16.3 Any forbearance or indulgence by AFGRI Equipment in enforcing any of this Agreement shall not prejudice or restrict AFGRI Equipment’s rights or powers in terms hereof and no waiver of any breach shall operate as a waiver of any subsequent or continuing breach or a novation of AFGRI Equipment’s right in terms hereof.

17. GENERAL
17.1 Whilst AFGRI Equipment retains the right to cede and/or assign all and any of its rights or obligations under this Agreement provided the same will not prejudice the Purchaser, the Purchaser shall, however, not be entitled to cede and/or assign any of its rights or obligations in terms hereof without the prior, written, approval of AFGRI Equipment.
17.2 This Agreement may be executed in one or more counterparts, each of which shall be deemed an original, and all of which together shall constitute one and the same agreement as at the date of signature of the Party last signing one of the counterparts.
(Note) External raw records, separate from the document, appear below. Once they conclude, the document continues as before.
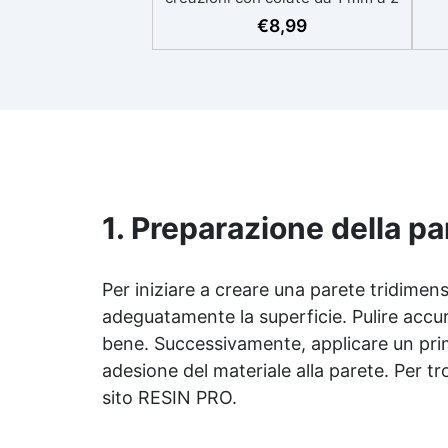
eso
cm Resistente ai graffi e ai raggi
€
8,99
UV, garantendo opere durature,
vibranti e senza ingiallimenti nel
ing
tempo Bassa viscosità e formula
all
anti-bolle per risultati
v
impeccabili, perfetti per colate di
d'
stampi e inglobamenti
Sic
Certificata Atossica post catalisi
per contatto con la pelle, BPA
free e VoC Free
1. Preparazione della pa
Per iniziare a creare una parete tridimen
adeguatamente la superficie. Pulire accur
bene. Successivamente, applicare un prim
adesione del materiale alla parete. Per trov
sito RESIN PRO.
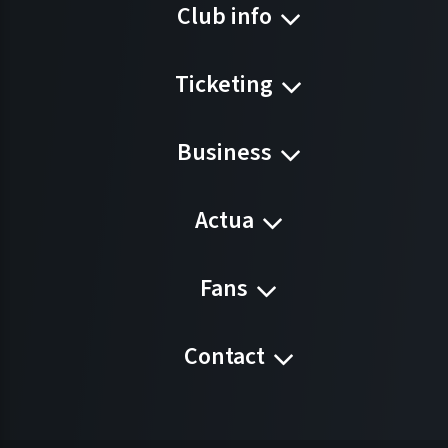
Club info
Ticketing
Business
Actua
Fans
Contact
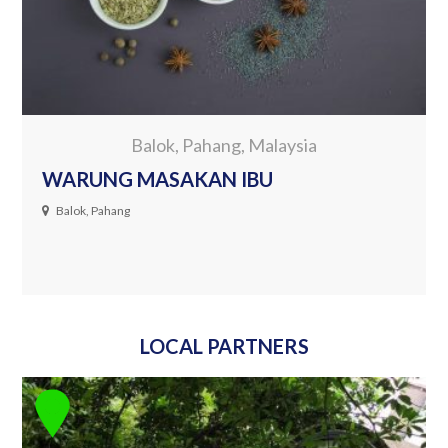
Balok, Pahang, Malaysia
WARUNG MASAKAN IBU
Balok, Pahang
LOCAL PARTNERS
The Parties undertake to take whatever steps may be necessary to ensure that each counterpart is duly signed by each of them without delay.
17.3 This Agreement constitutes the whole of the agreement between the Parties hereto relating to the matters dealt with herein and, save to the extent otherwise provided herein, no undertaking, representation, term or condition relating to the subject matter of this Agreement not incorporated in this Agreement, shall be binding on any of the Parties.
17.4 THE PURCHASER RENOUNCES THE BENEFITS OF THE LEGAL EXCEPTIONS:  NON CAUSA DEBITI (AN EXCEPTION TAKEN TO THE EFFECT THAT THERE IS NO CAUSE FOR THE OBLIGATION AND RENUNCIATION PLACES THE ONUS ON THE PURCHASER TO PROVE THAT A DEBT DOES NOT EXIST); NON NUMERATE PERCUNIA (AN EXCEPTION WHICH MAY BE TAKEN BY THE PURCHASER ON THE GROUND THAT THE AMOUNT THEREOF WAS NOT PAID OVER) AND ERRORE CALCULI (A REVISION OF ACCOUNTS AND ERRORS OF CALCULATION AND NO VALUES RECEIVED).
17.5 The Parties agree that each individual provision of this Agreement shall be severable and that invalidity of any part of a term hereof shall not affect the validity of the remainder of this Agreement.